Consignes de l'exercice:
1) Citez sans rien modifier le passage du rapport du bureau central qui commence par « LXXIII - 19 » et se poursuit jusqu'à « AF IV, 1478). ».
2) Selon le rapport du bureau central, la destruction de quels ateliers inquiète la population, certains y voyant une violation de l'arrêté du Directoire ?

Extrait choisi:
********************
LXXIII - 19 Fructidor an V (5 septembre
              
              
              1797) 
             Rapport du bureau central du 20 fructidor (Arch.
              
              
              Nat., AF IV, 1478). 
             Esprit public. - Les esprits sont généralement animés
              
              
              des meilleures dispositions ; ce premier aspect de frayeur que les
              
              
              événements avaient donné à un assez grand nombre
              
              
              de citoyens a totalement disparu. Le cours des habitudes est repris de tout
              
              
              côté presque comme à l’ordinaire, il y a moins de
              
              
              désapprobateurs de tout ce qui vient d’être fait par les
              
              
              autorités; seulement on témoigne de l’inquiétude sur
              
              
              le brisement et l’anéantissement des ateliers de quelques imprimeurs,
              
              
              et l’on disait que c’était une violation de l’arrêté
              
              
              du Directoire. Il perce des lueurs de mécontentement qu’un assez grand
              
              
              nombre de citoyen concentre au milieu et au sujet des circonstances actuelles;
              
              
              l’égoïsme est tel dans la classe ou des gens aisés ou
              
              
              des personnes livrées au commerce que l’on est sûr de
              
              
              n’être pas atteint. Au surplus, dans cette partie de la
              
              
              société, plus encore que dans toute autre, on éprouve
              
              
              et on manifeste le plus grand éloignement à se mêler
              
              
              d’aucune affaire publique. L’esprit de l’intérieur des familles et
              
              
              des états de moyenne fortunes est celui d’une inquiétude assez
              
              
              vive sur les suites de ces journées, dans l’appréhension où
              
              
              l’on est que des patriotes exagérés ne cherchent à souiller
              
              
              de vengeance et de sang le triomphe du Gouvernement sur ceux qui en fomentaient
              
              
              la ruine.
********************
Données enregistrées:

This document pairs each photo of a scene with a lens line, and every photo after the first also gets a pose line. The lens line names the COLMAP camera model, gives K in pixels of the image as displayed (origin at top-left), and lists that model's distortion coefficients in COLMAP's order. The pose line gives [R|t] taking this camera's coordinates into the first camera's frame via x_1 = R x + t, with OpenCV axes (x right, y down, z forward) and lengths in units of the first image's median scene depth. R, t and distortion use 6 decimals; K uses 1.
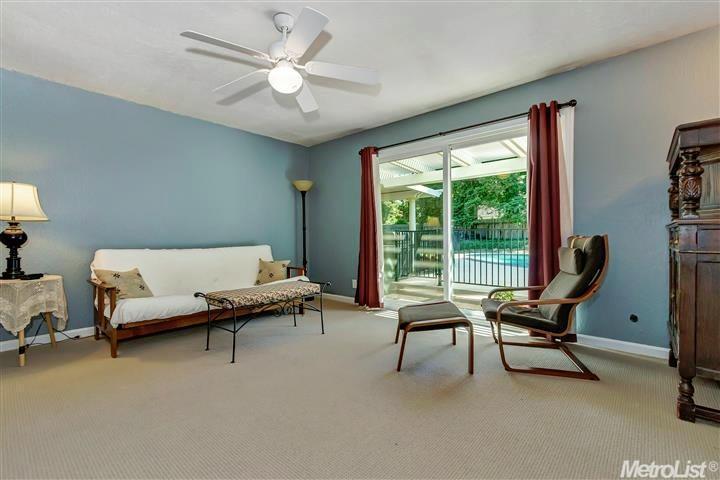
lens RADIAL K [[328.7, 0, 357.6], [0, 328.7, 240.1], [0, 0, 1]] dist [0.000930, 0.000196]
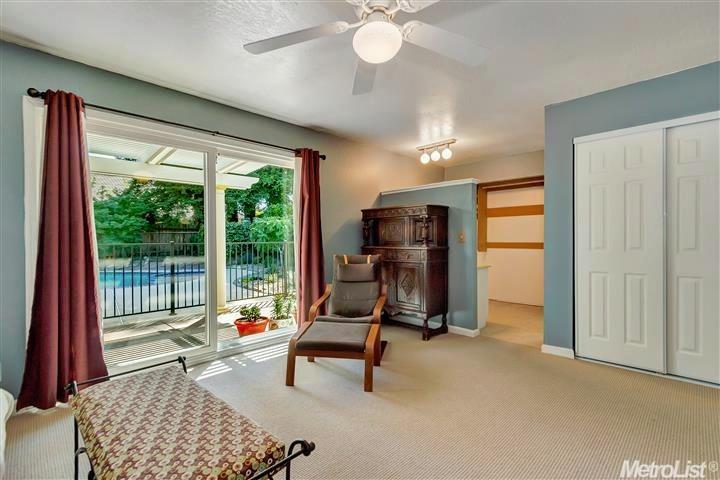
********************
Réponses par tâche:
1)
LXXIII - 19 Fructidor an V (5 septembre
              
              
              1797) 
             Rapport du bureau central du 20 fructidor (Arch.
              
              
              Nat., AF IV, 1478).

2) Les ateliers de quelques imprimeurs, qui ont été brisés et anéantis.